Adding the drug abiraterone to standard hormone therapy improves the survival of men with prostate cancer that has spread to other parts of the body. This result from the STAMPEDE trial was published, open access, in the International Journal of Cancer journal yesterday.

These findings from the “abiraterone comparison” are a long-term follow-up study from STAMPEDE. It assessed the effects of adding abiraterone to standard hormone therapy to treat metastatic prostate cancer. In these patients, their cancer has already spread beyond the prostate.

Abiraterone (also known as abiraterone acetate, or Zytiga) is a type of hormone therapy that works in a different way than the standard hormone therapy. Currently, abiraterone is only offered to men with “high-risk” metastatic prostate cancer (men with a larger number of metastases), or to men whose cancer has stopped responding to the standard hormone therapy.

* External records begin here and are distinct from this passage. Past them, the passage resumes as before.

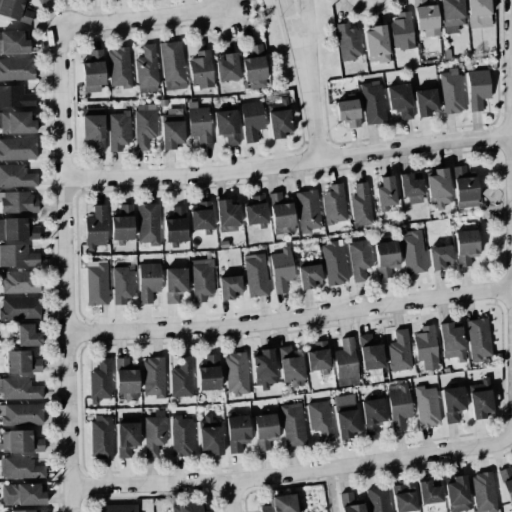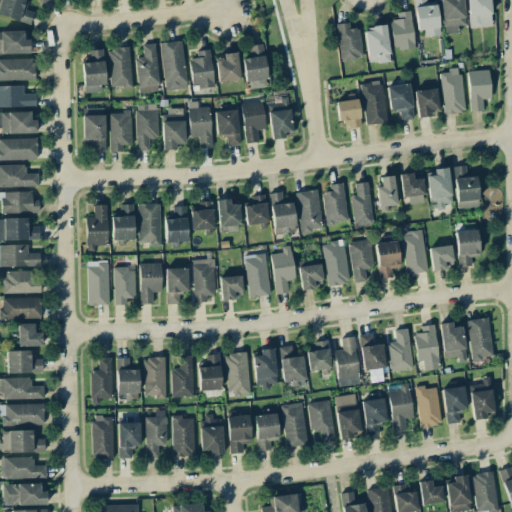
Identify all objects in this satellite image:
building: (15, 10)
building: (478, 13)
building: (451, 15)
building: (426, 17)
road: (142, 18)
road: (303, 27)
road: (292, 28)
building: (401, 31)
building: (13, 42)
building: (348, 42)
building: (376, 44)
building: (172, 65)
building: (119, 67)
building: (226, 67)
building: (254, 68)
building: (16, 69)
building: (147, 69)
building: (200, 70)
building: (92, 72)
building: (477, 88)
building: (451, 90)
building: (15, 96)
building: (399, 100)
building: (372, 102)
building: (425, 102)
road: (310, 107)
building: (347, 112)
building: (251, 120)
building: (16, 121)
building: (199, 123)
building: (144, 125)
building: (226, 125)
building: (94, 128)
building: (171, 128)
building: (118, 130)
building: (17, 148)
road: (285, 162)
building: (16, 176)
building: (410, 188)
building: (438, 188)
building: (464, 188)
building: (385, 191)
building: (17, 202)
building: (333, 204)
building: (361, 205)
building: (255, 210)
road: (510, 210)
building: (307, 211)
building: (280, 213)
building: (201, 216)
building: (227, 216)
road: (508, 218)
building: (122, 223)
building: (147, 224)
building: (175, 225)
building: (95, 228)
building: (18, 229)
building: (465, 248)
building: (412, 251)
building: (17, 255)
building: (386, 257)
building: (439, 257)
building: (359, 258)
building: (334, 263)
road: (64, 269)
building: (281, 269)
building: (255, 275)
building: (309, 276)
building: (202, 279)
building: (148, 281)
building: (19, 282)
building: (96, 283)
building: (175, 284)
building: (122, 285)
building: (229, 287)
building: (20, 307)
road: (288, 318)
building: (27, 335)
building: (478, 338)
building: (451, 341)
building: (425, 347)
building: (399, 351)
building: (370, 354)
building: (318, 356)
building: (21, 362)
building: (346, 363)
building: (289, 365)
building: (264, 368)
building: (235, 372)
building: (208, 373)
building: (153, 376)
building: (125, 377)
building: (181, 378)
building: (99, 381)
building: (19, 388)
building: (479, 399)
building: (452, 403)
building: (426, 406)
building: (398, 407)
building: (21, 414)
building: (345, 415)
building: (372, 415)
building: (320, 419)
building: (292, 424)
building: (264, 431)
building: (237, 432)
building: (154, 433)
building: (210, 434)
building: (101, 436)
building: (181, 436)
building: (127, 438)
building: (20, 441)
building: (19, 467)
road: (288, 471)
building: (506, 482)
building: (429, 491)
building: (483, 492)
building: (22, 494)
building: (456, 494)
road: (228, 496)
building: (403, 498)
building: (377, 499)
building: (350, 503)
building: (280, 504)
building: (118, 508)
building: (186, 508)
building: (27, 510)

To evaluate if adding abiraterone improves the survival of patients with metastatic prostate cancer, 1,003 patients with metastatic prostate cancer were randomly assigned between two groups to receive either:

  • standard hormone therapy alone
  • abiraterone (and prednisolone, a steroid to manage abiraterone side effects) plus standard hormone therapy

The study took place in the UK and Switzerland and included men with metastatic disease whose prostate cancer was newly-diagnosed or had returned after being treated previously with only radiotherapy or surgery. Consenting participants were followed-up for at least five years after they were assigned randomly to one of the two treatment groups.

The “abiraterone comparison” found that at five years after randomisation, the proportion of men alive was 60% in the abiraterone group, compared with 41% in the standard hormone therapy alone. Therefore, adding abiraterone improved the survival of men with metastatic disease by approximately one in five at five years.

 

 

When men were classified according to the extent of their metastatic disease (indicating their risk of worse outcomes as lower or higher), the effect of adding abiraterone was comparable in each group. These results suggest that all patients would potentially benefit from adding abiraterone to the standard hormonal therapy, irrespectively of their metastatic risk group. Currently, abiraterone only has a license in higher-risk metastatic prostate cancer.

Adding abiraterone also improved other outcomes, including failure-free survival, which indicates the proportion of men whose disease hasn’t got worse. At five years after randomisation, this was 45% in the abiraterone group, compared with 13% if they received standard hormone therapy alone.

Both groups reported similar side-effects.

 

 

Meta-analyses are studies that combine data from similar clinical trials. Looking at the findings of STAMPEDE with recent, long-term findings from Janssen’s LATITUDE trial, further confirmed the benefits of using abiraterone in all men with newly-diagnosed metastatic prostate cancer disease, irrespective of their risk group.

These results are clearly favourable for the addition of abiraterone and unlikely to change with any further follow-up.

The study was funded by Cancer Research UK (CRUK), the Medical Research Council (MRC), and the Swiss Group for Cancer Clinical Research (SAKK), with further support from industry collaborators including Janssen, Astellas, Prostate Cancer UK, Clovis Oncology, Novartis, Pfizer, and Sanofi-Aventis.